For samples of bone Apatite and tooth enamel, procedures are carried out to remove non-biogenic carbon so that the values of biogenic carbon isotopes do not change [5]. Powder samples are obtained by drilling the bones or the center of the tooth enamel with a well-cleaned surface. About 10 mg is placed in a 2% solution of sodium hypochlorite to dissolve the organic components of the powder (24 hours for enamel, 72 hours for bone apatite). Then, in 1.0 M of buffered acetic acid, the process of destruction of nonbiogenic carbonates occurs within 24 hours. The integrity of Apatite and enamel samples is evaluated based on the results obtained at each stage of the pretreatment process. The obtained samples are analyzed by a second Finnigan MAT mass spectrometer equipped with a separate carbonate system in the Kiel III acid bath, which eliminates the need for autonomous CO2 production by interacting the sample with acid in a vacuum insulated glass tube and cryogenic purification of the resulting gas sample.
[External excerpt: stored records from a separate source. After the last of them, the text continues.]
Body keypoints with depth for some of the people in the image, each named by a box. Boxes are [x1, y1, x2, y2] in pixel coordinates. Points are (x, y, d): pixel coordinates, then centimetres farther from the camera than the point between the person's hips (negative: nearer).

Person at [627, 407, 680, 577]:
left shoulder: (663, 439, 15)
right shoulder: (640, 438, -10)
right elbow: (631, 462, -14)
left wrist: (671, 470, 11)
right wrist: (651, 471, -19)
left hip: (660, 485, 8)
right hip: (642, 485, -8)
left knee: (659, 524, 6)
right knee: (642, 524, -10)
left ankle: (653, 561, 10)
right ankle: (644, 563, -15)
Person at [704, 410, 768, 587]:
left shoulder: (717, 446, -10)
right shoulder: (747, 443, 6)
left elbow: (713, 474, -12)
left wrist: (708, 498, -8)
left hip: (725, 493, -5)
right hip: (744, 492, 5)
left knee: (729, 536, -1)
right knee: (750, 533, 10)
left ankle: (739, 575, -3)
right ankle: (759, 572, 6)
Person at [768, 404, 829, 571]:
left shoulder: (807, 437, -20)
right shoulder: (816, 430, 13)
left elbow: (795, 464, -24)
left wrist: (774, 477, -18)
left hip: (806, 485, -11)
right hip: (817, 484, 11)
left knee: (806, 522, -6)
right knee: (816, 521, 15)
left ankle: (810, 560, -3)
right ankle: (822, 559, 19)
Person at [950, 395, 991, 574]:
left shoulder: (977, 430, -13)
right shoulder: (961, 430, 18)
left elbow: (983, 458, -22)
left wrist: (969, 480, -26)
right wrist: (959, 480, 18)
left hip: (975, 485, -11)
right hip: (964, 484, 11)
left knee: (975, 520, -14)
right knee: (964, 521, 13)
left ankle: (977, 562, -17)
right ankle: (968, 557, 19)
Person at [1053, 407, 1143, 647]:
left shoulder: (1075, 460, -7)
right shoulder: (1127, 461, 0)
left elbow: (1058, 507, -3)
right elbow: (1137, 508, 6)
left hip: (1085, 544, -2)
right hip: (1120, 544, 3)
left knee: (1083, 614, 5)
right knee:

The samples are in addition to the measured reference gases and are confirmed by measurements of several standardized samples (samples with quantitative indicators) at the beginning of each work, and then after every six or seven archaeological samples to ensure the reliability of all results. The analytical accuracy for mass spectrometry of stable isotope ratios is usually 0.1° for δ13C and 0.2° for δ15N [7].
Thus, the analysis of stable isotopes in the study of archaeological materials is considered an additional source of information. The results of isotope analysis provide great opportunities for clarifying a sufficient number of materials about the object under study or a population group or for crossing out irrational conclusions. But in most cases, research scientists collect only bone samples without additional data. This, in turn, involves a lot of difficulties in drawing accurate conclusions.